## Supplied passage
## begin
It's confusing because he wrote "you" which reads as "the manager" in the first sentence, when he clearly meant "the team", as shown in the following sentences.
In my experience it is very difficult as the engineering manager to be the person with the final say. I've constantly been in situations where the leadership ladder gets involved - someone on the business side comes to you and says "Hey I need X" you go "Great, I'll stick it in the backlog and we'll look at it on the next planning review", but that's not good enough, so now his boss is talking to me, before you know it the CEO is talking to the CTO and I'm twiddling my thumbs thinking "what the fuck is the point of any of our processes". In reality what is happening is that I've got multiple stakeholders on the business side and a fight between their priorities is being run through my planning process.
It's great if there's actually stuff you can turn down, but more often than not there really are business objectives that won't be met if you don't do the work. It's about choosing which of those business priorities gets harmed and that's generally not a call that's down to engineering.
>> It's great if there's actually stuff you can turn down, but more often than not there really are business objectives that won't be met if you don't do the work.
Make it about resource planning. Two stories:
One of my old managers was really good at getting himself in meetings where new business was being discussed. Even if he wasn't invited because people didn't think our team would need to be involved in a project. He could either convince them that we didn't have resources, we needed additional resources, or we could make due (maybe shuffle a bit) with what we had. Our team was almost never blindsided.
## end
## Provided records
## begin
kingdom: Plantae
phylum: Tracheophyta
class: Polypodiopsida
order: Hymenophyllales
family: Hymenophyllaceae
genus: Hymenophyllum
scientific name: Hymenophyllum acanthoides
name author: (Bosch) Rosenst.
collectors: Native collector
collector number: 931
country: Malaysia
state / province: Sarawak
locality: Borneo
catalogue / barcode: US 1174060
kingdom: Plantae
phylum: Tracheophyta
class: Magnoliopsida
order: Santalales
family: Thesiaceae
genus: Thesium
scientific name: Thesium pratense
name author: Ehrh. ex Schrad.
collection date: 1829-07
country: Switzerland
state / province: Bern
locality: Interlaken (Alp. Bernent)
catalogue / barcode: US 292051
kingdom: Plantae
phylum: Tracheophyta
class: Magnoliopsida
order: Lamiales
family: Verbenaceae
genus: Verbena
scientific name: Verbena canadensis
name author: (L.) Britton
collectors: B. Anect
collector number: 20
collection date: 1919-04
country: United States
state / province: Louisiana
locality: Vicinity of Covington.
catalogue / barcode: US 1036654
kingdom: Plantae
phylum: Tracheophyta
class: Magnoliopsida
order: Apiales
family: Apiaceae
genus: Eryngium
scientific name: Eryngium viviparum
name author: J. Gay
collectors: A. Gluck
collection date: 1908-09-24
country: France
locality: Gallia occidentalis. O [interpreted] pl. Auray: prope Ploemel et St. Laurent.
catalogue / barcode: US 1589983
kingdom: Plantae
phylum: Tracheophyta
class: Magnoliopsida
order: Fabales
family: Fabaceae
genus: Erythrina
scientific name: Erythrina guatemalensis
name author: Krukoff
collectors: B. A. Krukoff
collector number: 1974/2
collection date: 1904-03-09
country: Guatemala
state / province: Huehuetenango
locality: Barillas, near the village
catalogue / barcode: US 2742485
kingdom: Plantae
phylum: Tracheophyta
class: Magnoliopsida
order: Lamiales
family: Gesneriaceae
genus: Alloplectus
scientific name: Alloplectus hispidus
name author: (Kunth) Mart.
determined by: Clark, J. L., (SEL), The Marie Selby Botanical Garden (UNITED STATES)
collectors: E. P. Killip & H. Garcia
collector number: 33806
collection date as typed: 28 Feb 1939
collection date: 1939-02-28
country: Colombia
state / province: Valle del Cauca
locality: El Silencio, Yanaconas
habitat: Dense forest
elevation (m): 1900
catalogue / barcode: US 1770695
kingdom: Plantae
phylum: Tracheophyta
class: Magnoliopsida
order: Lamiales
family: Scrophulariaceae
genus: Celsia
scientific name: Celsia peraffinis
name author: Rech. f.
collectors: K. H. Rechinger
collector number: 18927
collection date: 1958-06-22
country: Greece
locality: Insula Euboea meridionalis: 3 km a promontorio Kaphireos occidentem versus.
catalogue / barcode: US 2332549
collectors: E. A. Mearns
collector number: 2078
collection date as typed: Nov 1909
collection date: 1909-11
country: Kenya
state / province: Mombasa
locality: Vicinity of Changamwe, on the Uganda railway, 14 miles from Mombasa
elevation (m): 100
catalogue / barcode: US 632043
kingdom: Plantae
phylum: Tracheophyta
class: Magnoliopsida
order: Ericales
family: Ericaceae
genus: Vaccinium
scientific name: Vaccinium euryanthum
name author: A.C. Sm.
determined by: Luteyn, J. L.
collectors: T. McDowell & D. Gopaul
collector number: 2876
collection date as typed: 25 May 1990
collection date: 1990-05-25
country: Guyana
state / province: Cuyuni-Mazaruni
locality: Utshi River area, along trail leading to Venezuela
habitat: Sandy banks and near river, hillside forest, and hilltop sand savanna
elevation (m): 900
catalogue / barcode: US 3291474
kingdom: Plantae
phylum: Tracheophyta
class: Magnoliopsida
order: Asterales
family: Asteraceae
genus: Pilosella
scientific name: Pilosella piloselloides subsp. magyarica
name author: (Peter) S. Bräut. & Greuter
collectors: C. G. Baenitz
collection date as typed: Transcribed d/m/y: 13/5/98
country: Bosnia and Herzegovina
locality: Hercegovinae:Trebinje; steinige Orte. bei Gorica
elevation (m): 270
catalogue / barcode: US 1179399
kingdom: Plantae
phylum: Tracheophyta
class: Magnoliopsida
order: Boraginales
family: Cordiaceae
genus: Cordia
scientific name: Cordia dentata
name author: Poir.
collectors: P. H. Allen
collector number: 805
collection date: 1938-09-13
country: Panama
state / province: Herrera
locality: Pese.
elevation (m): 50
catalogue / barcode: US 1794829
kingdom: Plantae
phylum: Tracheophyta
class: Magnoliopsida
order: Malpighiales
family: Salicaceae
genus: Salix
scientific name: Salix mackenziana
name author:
## end
## Task list
1 - According to the passage on engineering management, what kind of meetings was one of the writer's old managers good at getting himself into?
2 - Reproduce the passage on engineering management from "It's confusing because" to "the following sentences.".

## Answers below
1 - Meetings where new business was being discussed.

2 -
It's confusing because he wrote "you" which reads as "the manager" in the first sentence, when he clearly meant "the team", as shown in the following sentences.